• **Exercise directions**
Present the stretch of items from the line containing "Rank the series" through the line containing "Reading right to" as a numbered list, leaving out any blank lines.

• **Exercise material**
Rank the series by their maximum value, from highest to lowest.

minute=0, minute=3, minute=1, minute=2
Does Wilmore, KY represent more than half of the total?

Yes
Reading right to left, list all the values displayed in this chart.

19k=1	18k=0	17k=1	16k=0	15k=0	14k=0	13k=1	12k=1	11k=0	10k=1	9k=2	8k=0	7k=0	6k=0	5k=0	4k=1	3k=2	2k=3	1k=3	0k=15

...

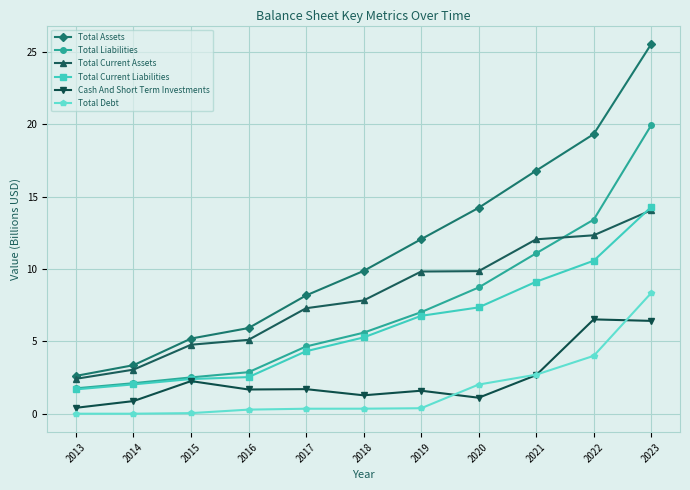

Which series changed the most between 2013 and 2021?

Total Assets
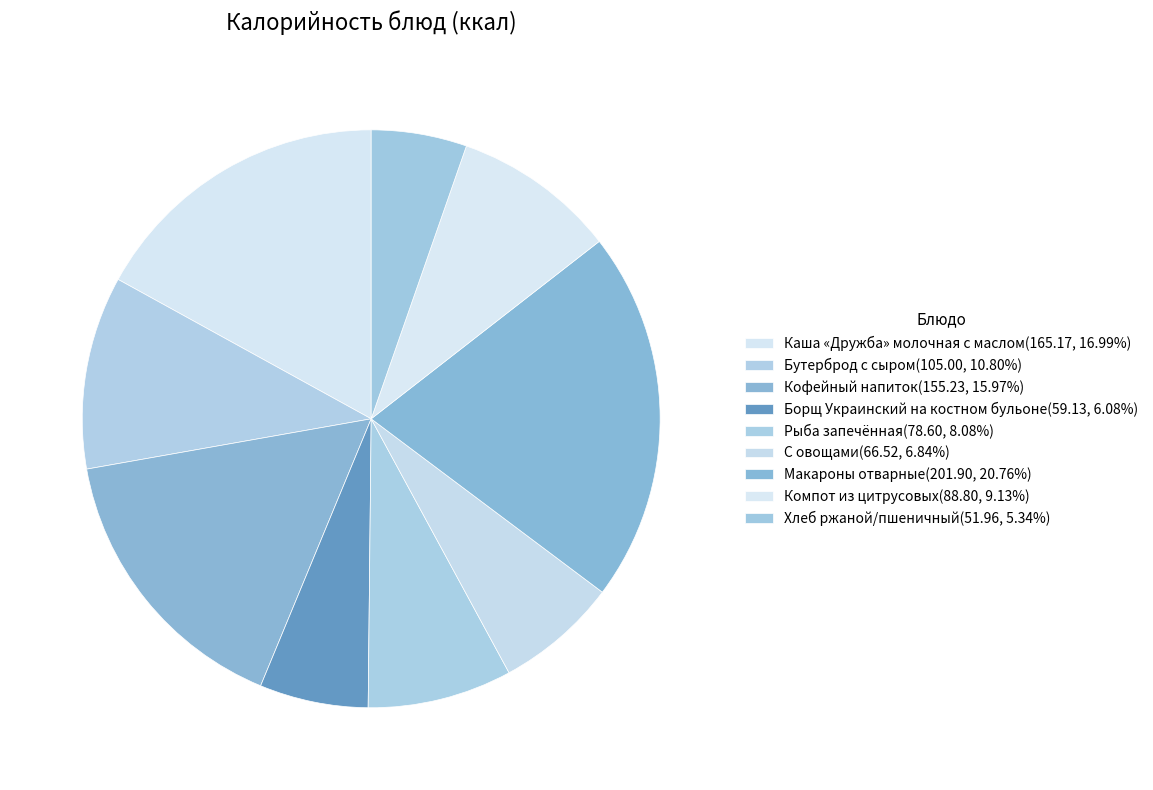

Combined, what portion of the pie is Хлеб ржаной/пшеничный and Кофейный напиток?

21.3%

• **Finished task**
1. Rank the series by their maximum value, from highest to lowest.
2. minute=0, minute=3, minute=1, minute=2
3. Does Wilmore, KY represent more than half of the total?
4. Yes
5. Reading right to left, list all the values displayed in this chart.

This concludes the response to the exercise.